Il nous racontait ses campagnes, en particulier une scène horrible qu' il avait vécue, le jour où ses "roulantes" s'étaient trouvées sous le feu des batteries russes... Un véritable carnage... au moins cinq morts, les cuisines renversées dans les trous d'obus, la vapeur qui continuait à ébouillanter les blessés... Il avait alors ramassé ses couvercles et continué de préparer la soupe sur l'unique fourneau qui n'avait pas été soufflé par la déflagration... Puis, comme de coutume, il l'avait distribuée aux hommes de corvée, chargés de la porter aux combattants de première ligne... Quand il était arrivé au fond de la marmite, sa louche avait rencontré une soudaine résistance. Il dut se résoudre à utiliser une pique pour  retirer le lourd objet  échoué au fond du jus. Lorsqu’il exhiba la forme insolite, il la reconnut aussitôt: c' était la tête de Karl, son aide-cuisinier, dont le corps décapité gisait dix mètres plus loin... Les hommes de corvée étaient déjà repartis faire leur funeste livraison … Personne, sauf lui, ne s'en était aperçu...

Décidément ce cuisinier n'avait pas trop bonne opinion de cette guerre, et savait qu’elle  allait mal finir...  «  La guerre, Gross malheur! Mais qu' y faire, sinon accepter son destin...

 Le bruit s'était répandu, pas tout à fait par hasard, que le Fakir lisait dans les lignes de la main. Dans toutes ces conditions d’incertitudes, beaucoup venaient le consulter, ouvertement ou en cachette, selon leur caractère ou leur fonction, mais tous,  toujours inquiets de leur avenir... Mais comme le Fakir ne connaissait pas un traître mot d'allemand et que la langue de Goethe lui demeurait hermétique, L’aspi-chef étant indisponible, ce fut donc à l’aspirant Mathieu de traduire les demandes et les réponses: il aurait été difficile quand même d’avoir recours aux services de l'interprète officiel! Il s’en tirait du mieux qu’il le pouvait, n'hésitant pas lorsqu’un mot lui manquait, à tricher un peu sur les réponses. Mais, les résultats de ces entretiens demeuraient surprenants: ils arrivaient deux fois sur trois à "tirer" de leur consultant, sans qu'il s'en rendît compte, suffisamment d'éléments pour lui apporter la réponse qui le satisfaisait sur ses plus secrètes préoccupations. Leur "coup" le plus mémorable fut sans doute celui de cet officier S.S. à qui ils firent admettre qu' il avait des parents juifs en Amérique du Sud. Bien entendu on lui prédit qu’il aurait toutes ses chances de survivre à cette guerre et qu’il parviendrait à les rejoindre...

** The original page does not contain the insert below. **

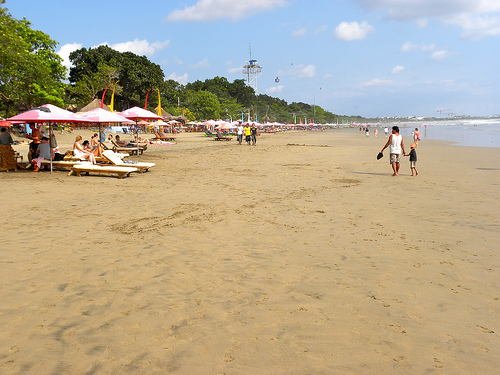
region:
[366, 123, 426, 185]
father and son walking on the beach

Mais ces "distractions" ne les laissèrent pas à l' abri des mitraillages quotidiens qui s'abattaient régulièrement sur eux... et plus encore sur les tranchées de l'avant où travaillaient leurs camarades... Plusieurs y trouvèrent la mort. Ils les enterrèrent à la hâte, au milieu des soldats allemands tombés à côté d’eux ...



EINLAGE  -

Ce fut surtout le cas à Einlage, une position qu’ils organisèrent sur un éperon dominant le cours de la Vistule pour protéger une sorte de quai d’embarquement permettant de gagner l' autre rive.

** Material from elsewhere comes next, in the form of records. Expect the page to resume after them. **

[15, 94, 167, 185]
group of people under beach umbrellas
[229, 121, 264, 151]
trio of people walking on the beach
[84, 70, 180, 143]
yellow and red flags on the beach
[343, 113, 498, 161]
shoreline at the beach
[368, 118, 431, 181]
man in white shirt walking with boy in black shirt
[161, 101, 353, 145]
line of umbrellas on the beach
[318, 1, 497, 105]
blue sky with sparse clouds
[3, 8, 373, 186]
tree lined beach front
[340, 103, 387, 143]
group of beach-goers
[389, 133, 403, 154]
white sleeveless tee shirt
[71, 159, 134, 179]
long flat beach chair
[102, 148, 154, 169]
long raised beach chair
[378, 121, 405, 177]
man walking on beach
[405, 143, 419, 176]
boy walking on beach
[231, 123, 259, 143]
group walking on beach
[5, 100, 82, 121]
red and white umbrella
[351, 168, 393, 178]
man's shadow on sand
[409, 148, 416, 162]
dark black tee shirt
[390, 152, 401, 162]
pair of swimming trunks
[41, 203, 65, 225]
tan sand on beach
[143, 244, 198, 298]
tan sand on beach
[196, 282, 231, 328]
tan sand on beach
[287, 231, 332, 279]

Les avions russes les avaient presque immédiatement repérés, et il ne se passait pas un jour sans qu'ils ne se rappellent à leur bon souvenir. Leurs camarades devaient sans cesse  remettre en état les tranchées bouleversées par les bombes. Les pionniers allemands se réservaient le soin de tendre les barbelés et de disposer les mines...  Ils logeaient à quelques centaines de mètres de là non loin d'un vieux moulin délabré, dans une grange infecte dont la paille n' avait pas été changée depuis des mois... A la faveur des premières chaleurs du printemps, la vermine s'était remise à pulluler dans les paillasses. Dans leur groupe d'aspis  ils parvenaient à se tenir à peu près propres en procédant à un épouillage quasi quotidien. Leurs malheureux camarades qui partaient dès le matin en corvée n'avaient guère le temps de le faire... Ils ne pouvaient s’y consacrer que le dimanche, curieusement encore chômé, quand le soleil permettait de sortir de la grange et de procéder à un grand nettoyage. Mais beaucoup, par lassitude physique et morale, y avaient renoncé, en dépit de nos objurgations...

Cela finit par coûter la vie à l’un d’entre eux. Au début ils le crurent  malade car le médecin allemand l'avait autorisé à ne pas quitter la grange; il refusait d' ailleurs obstinément d'en sortir, continuant cependant à s'alimenter normalement. Mais au bout de quelques jours il se mit à délirer, son visage sanguin prit une teinte violacée, presque bleue... Ses camarades affolés virent nous prévenir.